Ren looked at his hand. "Then... this is the price."

His thoughts were spiraling. Tight. Dangerous. But not yet out of control.

They were alone again, back at the basketball court.

Same shadows. Same half-moon in the sky.

She picked up the ball and spun it gently in her hands. "Wanna know something weird?"

"What?"

"This place helps me explain things. It's like... basketball is just a game, right? But if you think of the court as a world, then every player's movement changes the balance."

He waited.

"So when a player leaves mid-game, someone has to take their spot. Not always perfectly. But someone has to move. Otherwise... the play freezes."

Ren swallowed. "And that someone was me?"

She nodded. "You subbed in."

"...What happened to the other girl? The one I saw earlier?"

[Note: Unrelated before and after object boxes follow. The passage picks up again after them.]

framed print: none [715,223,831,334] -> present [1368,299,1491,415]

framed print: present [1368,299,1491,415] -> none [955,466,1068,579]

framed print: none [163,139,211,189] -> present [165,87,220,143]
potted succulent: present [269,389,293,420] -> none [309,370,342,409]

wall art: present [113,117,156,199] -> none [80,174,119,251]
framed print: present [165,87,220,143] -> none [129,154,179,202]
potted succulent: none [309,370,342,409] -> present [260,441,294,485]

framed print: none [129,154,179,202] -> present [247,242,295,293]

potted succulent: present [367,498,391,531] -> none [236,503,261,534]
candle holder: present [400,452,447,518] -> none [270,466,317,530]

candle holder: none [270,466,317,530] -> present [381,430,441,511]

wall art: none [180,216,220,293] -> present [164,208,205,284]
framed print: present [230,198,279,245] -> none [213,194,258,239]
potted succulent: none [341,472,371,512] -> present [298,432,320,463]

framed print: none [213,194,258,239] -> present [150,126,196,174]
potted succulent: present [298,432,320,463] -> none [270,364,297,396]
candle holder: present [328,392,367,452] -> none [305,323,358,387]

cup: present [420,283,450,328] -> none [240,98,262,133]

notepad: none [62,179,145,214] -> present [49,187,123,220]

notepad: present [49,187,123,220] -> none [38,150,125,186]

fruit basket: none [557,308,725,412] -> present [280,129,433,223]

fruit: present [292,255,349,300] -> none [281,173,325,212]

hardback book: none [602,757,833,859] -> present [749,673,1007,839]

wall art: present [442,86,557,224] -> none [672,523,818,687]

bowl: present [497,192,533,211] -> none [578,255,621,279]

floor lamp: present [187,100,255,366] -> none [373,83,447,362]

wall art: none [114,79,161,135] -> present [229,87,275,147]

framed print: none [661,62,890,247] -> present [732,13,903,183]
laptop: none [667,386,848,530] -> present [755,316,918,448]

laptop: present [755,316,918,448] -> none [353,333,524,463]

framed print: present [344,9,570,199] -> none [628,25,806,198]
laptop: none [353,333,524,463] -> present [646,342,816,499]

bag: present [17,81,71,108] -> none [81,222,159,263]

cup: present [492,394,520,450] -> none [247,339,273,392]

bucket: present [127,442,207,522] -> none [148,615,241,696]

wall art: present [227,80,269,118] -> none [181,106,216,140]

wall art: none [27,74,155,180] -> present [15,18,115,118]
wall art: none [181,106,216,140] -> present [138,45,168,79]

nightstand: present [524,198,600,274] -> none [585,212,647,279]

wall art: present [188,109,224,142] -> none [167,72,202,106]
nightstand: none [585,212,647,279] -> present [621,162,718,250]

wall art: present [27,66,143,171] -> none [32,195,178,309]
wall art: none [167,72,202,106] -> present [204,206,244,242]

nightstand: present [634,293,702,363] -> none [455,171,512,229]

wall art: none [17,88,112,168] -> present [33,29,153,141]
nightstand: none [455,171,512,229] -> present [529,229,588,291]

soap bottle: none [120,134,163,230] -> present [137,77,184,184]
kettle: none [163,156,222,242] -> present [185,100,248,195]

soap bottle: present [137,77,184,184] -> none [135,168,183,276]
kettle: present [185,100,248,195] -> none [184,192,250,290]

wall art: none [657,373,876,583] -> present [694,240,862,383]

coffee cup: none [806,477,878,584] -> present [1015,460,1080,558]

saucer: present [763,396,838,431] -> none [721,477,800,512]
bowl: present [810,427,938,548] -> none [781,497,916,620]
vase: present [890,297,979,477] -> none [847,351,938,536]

"She's "sleeping"," the girl said quietly. "She let me borrow her. Because she's kind. Because she didn't want me to be alone."

Ren looked at her sharply. "Borrow?"

A small nod. "There are spirits. Some just... slip into people. If you're broken enough, quiet enough, or just kind enough... they don't need to fight you. They just stay. Softly."

His breath hitched. "Are you one?"

"Yeah," she said, sitting on the edge of the bench. "Spiritualists exist. Some people have them inside. Some don't."

"Is that what I am?" he asked, "Do I have one?"

"If you've ever seen another version of yourself in a dream," she said gently, "then probably."

"...And if not?"

She tilted her head. "Then you might be the spirit."

Silence stretched between them.

Wind rustled through the fence.

Then she stood up, brushing dust from her skirt.

"Time to go.

Ren stood too. ""Wait-what happens to this world's version of me? Is he really gone?"

The girl paused.

Then said:

"To keep you alive.... he has to die."

"Their son. The real one."

Something snapped.

Ren's breath caught.

He could almost hear the glass breaking in his mind.

His spiraling thoughts, which had been circling in neat tight loops-

Now surged outward, crashing through the edges of his reason.

He looked up at the sky-

The sun was sinking behind the trees, bleeding red into the clouds.

'This world had a Ren. One with a future. One with regrets.'

'One with love.'

And I killed him just by being here.

His knees trembled.

He gripped the edge of the bench.

'His mother... my mother....'

'She's not smiling for me.'

'She's smiling for someone I replaced.'

'And every smile I earn here is stolen from a boy who didn't make it.'

The sun dipped lower.

And in that final sliver of light-Tokusake Ren, the man, the ghost, the imposter-began to break.

Not from sorrow.

But from the unbearable weight of existing in place of someone else.